A méditer pour le Chi Sao
Un samouraï, pourtant expert en arts martiaux, n'arrivait pas à se débarrasser d'un gros rat qui avait élu domicile dans sa demeure et y faisait moult dégâts. Le rongeur était très vif et très malin. Il esquivait les coups de sabre et déjouait tous les pièges. Le maître des lieux finit donc par se rendre sur le marché pour acheter un chat. Un marchand lui fit l'article et il revint avec un jeune mâle plein de vie. Après une semaine de miaulements, de bonds et de cavalcades effrénées, le fringant matou était toujours bredouille.
Le samouraï mécontent retourna donc rendre le chat au marchand qui aussitôt lui vanta les mérites de sa dernière acquisition : un tigré dans la force de l'âge. À l'entendre, il n'y avait pas meilleur chasseur de rats!
Effectivement, le nouveau venu se montra plus expérimenté et plus subtil. Il restait de longues heures à l'affût derrière un meuble. Il se déplaçait en rasant les murs, rampant dans l'ombre sans éveiller l'attention. Mais au bout d'une semaine, le rat courait toujours. Furieux, le porteur de sabres rapporta le chat au marchand et lui réclama son argent.
Le samouraï rendait régulièrement visite à un moine zen d'un temple voisin. Il lui parla de son problème.
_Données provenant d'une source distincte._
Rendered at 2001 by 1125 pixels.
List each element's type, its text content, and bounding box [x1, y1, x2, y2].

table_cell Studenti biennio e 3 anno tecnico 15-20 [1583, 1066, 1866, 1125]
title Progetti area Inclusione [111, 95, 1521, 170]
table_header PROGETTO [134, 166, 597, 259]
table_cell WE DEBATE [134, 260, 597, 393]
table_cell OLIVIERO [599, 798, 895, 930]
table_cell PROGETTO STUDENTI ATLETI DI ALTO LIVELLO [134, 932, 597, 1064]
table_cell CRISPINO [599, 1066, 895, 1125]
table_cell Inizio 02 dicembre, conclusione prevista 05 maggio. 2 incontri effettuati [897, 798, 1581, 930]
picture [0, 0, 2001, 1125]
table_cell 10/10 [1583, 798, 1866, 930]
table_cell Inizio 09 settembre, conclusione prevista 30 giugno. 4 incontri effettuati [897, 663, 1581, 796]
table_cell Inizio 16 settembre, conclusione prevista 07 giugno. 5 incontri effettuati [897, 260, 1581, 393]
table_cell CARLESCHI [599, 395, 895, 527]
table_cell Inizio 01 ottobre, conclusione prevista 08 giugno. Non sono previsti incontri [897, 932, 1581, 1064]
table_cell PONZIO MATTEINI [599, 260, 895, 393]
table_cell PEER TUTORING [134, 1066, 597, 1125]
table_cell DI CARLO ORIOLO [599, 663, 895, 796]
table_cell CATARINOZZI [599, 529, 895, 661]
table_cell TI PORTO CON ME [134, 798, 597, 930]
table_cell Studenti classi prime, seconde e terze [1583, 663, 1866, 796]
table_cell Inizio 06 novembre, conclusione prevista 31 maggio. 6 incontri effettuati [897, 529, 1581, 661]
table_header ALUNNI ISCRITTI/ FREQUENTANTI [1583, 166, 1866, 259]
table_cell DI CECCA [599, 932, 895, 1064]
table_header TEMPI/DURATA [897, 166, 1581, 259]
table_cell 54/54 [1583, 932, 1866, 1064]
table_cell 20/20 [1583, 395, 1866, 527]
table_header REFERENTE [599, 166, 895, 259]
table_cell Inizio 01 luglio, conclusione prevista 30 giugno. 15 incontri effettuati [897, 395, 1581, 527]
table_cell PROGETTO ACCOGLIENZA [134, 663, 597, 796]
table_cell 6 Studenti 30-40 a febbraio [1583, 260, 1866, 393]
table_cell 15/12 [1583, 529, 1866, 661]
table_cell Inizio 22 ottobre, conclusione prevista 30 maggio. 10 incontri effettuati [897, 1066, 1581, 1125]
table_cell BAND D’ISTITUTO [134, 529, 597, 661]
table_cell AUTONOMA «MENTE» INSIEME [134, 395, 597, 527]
- Eh bien, lui dit le bonze, empruntez donc quelque temps notre vieux chat. Ici, grâce à lui, nous n'avons aucun rongeur! Et il l'emmena dans le dojo où sur un zafu, un coussin de méditation, dormait un matou grassouillet quelque peu décati, le crâne à moitié dégarni en manière de tonsure. Le guerrier rapporta chez lui le minet et le déposa endormi sur un tatami sans que celui-ci ne paraisse s'être rendu compte qu'il avait changé de domicile.
L'attitude du chat monastique était des plus consternantes: il passait son temps à dormir sur le tatami, toujours à la même place, près du feu, ne se levant que pour manger sa pitance et faire ses besoins
À croire qu'il avait pris les mauvaises habitudes de certains moines qui, après s'être remplis la panse, faisaient la sieste en position zazen des heures durant en piquant du nez.
La semaine n'était pas finie que déjà samouraï rapportait au temple cette bouche inutile à nourrir.
-Ne soyez pas si impatient! s'exclama le bonze. Gardez-le encore quelque temps, faites-moi confiance. Je suis sûr qu'il finira par vous donner entière satisfaction.
Sceptique, le gentilhomme rentra chez lui avec le vieux matou. Les jours se succédèrent sans que son attitude ne change et, comme le dit le proverbe: quand le chat dort, les souris dansent. En l'occurrence, le rat en prenait de plus en plus à son aise. Il s'enhardissait même à venir tâter des plats qui allaient mijoter sur le feu, effrayant la servante. Le vieux matou, toujours immobile, ne montrant aucune réaction, le rongeur ne se soucia bientôt pas plus de lui que s'il était empaillé! Et un jour, trottinant à portée de patte, il fut saisi par la brusque détente du chat zen. En un éclair il était tué.
Le samouraï, qui avait assisté de loin à la scène, n'en crut pas ses yeux. se remémora l'un des principes de la stratégie chinoise: endormir la vigilance de l'adversaire. Il rapporta le vieux matou et fit un don au temple.
Puis il médita la leçon et dit-on, fit de notables progrès dans la pratique du sabre.